§ **EXERCISE OBJECTIVE**: Please repeat, from the entries that follow, the lines from the one containing "na Facebooku" through the one containing "textilných objektov, asambláží a textilného" exactly, adding nothing.

§ **EXERCISE MATERIAL**:
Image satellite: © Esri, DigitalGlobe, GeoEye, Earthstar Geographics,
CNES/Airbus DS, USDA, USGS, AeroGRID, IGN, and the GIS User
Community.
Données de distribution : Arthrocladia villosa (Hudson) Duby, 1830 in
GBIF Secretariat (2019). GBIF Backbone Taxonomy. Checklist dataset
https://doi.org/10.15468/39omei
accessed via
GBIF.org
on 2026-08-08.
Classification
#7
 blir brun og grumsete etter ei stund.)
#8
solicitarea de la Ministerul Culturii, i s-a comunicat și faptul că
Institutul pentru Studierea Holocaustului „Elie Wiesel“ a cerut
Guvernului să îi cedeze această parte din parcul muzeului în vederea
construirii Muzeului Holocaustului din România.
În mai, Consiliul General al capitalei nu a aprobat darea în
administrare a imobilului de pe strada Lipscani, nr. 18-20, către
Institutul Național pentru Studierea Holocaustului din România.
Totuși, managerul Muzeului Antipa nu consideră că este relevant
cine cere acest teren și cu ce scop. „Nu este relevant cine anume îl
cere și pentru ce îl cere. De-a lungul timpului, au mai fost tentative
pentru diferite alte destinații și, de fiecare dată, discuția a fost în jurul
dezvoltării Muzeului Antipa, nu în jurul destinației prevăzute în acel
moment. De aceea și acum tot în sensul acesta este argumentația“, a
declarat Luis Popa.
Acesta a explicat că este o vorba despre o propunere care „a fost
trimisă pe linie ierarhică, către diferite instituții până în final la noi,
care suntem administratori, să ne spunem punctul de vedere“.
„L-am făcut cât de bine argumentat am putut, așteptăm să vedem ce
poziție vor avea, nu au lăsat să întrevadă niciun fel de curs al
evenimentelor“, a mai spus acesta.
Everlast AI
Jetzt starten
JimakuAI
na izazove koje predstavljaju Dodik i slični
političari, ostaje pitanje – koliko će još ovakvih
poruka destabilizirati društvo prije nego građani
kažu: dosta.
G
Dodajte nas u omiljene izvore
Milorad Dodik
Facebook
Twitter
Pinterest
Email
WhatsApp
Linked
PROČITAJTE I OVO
==
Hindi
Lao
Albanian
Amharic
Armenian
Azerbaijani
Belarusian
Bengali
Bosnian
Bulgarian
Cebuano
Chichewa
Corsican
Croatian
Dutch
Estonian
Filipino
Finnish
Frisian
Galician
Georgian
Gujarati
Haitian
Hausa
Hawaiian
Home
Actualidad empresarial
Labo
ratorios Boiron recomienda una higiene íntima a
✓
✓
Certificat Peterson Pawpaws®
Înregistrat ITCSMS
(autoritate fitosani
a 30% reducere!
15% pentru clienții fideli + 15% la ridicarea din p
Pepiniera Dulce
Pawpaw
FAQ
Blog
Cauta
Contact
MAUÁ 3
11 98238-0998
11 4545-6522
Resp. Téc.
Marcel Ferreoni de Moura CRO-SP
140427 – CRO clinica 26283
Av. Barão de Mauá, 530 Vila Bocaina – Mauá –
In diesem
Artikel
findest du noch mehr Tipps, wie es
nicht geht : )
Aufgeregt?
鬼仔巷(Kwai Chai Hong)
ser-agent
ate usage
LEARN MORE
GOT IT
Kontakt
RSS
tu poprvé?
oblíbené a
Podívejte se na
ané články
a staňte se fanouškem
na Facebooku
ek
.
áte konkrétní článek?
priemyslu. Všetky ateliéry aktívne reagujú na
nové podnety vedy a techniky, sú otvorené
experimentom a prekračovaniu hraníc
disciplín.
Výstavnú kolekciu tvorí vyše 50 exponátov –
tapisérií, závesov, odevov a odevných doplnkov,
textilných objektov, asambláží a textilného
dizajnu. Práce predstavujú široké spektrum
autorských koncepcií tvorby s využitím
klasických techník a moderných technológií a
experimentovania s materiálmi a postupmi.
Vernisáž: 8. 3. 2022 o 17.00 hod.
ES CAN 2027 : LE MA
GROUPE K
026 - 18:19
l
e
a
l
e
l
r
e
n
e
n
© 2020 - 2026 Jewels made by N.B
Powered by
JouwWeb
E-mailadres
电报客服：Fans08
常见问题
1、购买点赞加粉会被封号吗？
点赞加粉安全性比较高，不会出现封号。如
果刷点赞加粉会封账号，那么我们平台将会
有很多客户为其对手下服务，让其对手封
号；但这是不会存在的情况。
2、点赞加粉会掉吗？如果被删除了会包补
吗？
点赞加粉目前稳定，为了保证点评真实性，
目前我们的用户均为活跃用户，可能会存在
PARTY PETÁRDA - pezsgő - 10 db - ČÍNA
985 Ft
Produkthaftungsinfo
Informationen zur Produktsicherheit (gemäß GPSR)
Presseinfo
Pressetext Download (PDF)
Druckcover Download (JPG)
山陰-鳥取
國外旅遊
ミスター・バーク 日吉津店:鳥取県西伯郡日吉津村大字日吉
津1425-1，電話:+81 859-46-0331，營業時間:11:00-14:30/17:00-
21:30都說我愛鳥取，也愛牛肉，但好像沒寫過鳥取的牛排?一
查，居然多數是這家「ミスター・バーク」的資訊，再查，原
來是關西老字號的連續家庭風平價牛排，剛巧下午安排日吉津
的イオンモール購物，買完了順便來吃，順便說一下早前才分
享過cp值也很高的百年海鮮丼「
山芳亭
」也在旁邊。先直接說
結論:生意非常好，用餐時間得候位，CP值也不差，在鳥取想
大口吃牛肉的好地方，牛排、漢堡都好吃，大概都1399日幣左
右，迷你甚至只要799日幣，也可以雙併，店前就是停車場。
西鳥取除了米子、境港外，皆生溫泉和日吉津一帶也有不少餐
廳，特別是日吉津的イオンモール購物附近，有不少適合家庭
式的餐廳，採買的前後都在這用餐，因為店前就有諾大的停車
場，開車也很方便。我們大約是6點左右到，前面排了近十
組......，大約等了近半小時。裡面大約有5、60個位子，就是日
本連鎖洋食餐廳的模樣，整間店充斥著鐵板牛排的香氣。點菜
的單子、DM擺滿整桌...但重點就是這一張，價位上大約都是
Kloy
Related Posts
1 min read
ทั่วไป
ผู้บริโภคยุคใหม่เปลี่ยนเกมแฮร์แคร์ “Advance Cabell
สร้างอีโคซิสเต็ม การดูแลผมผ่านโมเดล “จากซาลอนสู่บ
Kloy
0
--
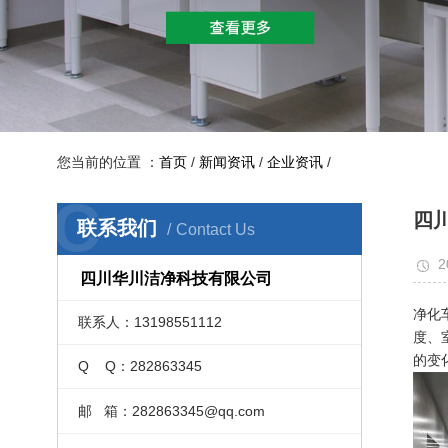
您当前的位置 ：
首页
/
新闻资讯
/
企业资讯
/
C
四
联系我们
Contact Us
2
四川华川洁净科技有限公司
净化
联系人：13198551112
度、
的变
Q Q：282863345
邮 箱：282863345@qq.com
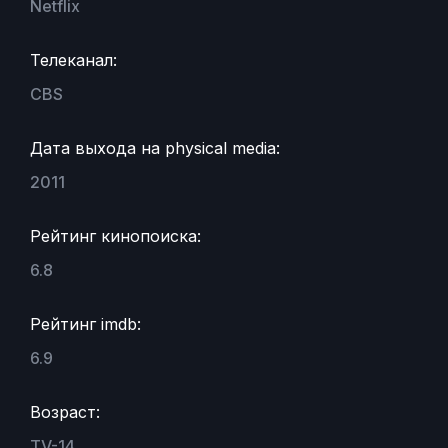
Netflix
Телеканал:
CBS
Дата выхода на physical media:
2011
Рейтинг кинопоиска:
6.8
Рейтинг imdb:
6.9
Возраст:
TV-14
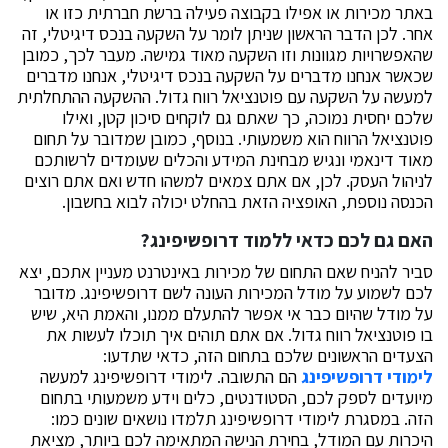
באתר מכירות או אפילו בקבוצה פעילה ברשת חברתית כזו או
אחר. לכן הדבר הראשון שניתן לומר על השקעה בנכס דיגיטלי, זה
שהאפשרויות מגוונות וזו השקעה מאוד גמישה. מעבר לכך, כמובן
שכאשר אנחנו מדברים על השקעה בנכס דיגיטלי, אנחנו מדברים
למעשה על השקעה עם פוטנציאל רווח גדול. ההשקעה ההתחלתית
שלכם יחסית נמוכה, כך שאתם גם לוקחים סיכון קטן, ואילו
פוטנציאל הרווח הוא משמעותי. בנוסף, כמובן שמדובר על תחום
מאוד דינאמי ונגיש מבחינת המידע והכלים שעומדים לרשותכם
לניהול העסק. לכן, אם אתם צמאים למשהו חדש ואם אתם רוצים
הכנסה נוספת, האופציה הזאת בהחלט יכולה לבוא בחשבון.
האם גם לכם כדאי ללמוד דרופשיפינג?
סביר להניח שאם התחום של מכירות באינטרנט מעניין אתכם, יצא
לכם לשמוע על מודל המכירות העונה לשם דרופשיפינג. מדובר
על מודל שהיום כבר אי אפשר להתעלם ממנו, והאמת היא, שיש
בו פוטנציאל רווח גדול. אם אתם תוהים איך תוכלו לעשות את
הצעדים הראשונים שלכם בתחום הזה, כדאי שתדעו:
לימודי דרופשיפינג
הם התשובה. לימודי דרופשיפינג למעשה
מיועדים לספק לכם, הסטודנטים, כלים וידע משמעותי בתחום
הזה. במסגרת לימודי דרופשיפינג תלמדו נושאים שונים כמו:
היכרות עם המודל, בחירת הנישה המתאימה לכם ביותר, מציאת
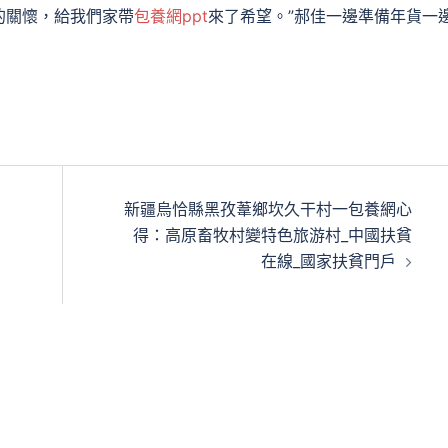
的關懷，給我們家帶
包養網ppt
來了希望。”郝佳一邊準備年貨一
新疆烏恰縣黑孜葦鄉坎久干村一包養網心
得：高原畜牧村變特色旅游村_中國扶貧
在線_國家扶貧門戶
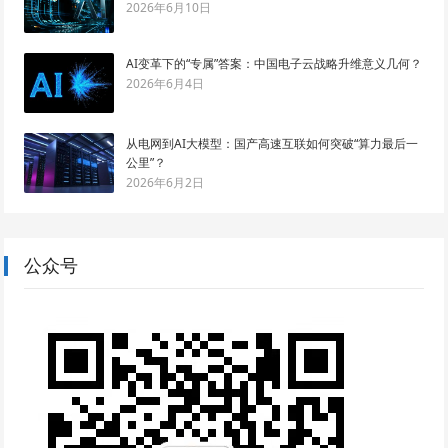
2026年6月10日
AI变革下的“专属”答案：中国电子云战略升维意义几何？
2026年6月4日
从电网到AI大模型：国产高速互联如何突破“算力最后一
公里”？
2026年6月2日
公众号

§ **SOLUTION FOR THIS EXERCISE**:
na Facebooku
ek
.
áte konkrétní článek?
priemyslu. Všetky ateliéry aktívne reagujú na
nové podnety vedy a techniky, sú otvorené
experimentom a prekračovaniu hraníc
disciplín.
Výstavnú kolekciu tvorí vyše 50 exponátov –
tapisérií, závesov, odevov a odevných doplnkov,
textilných objektov, asambláží a textilného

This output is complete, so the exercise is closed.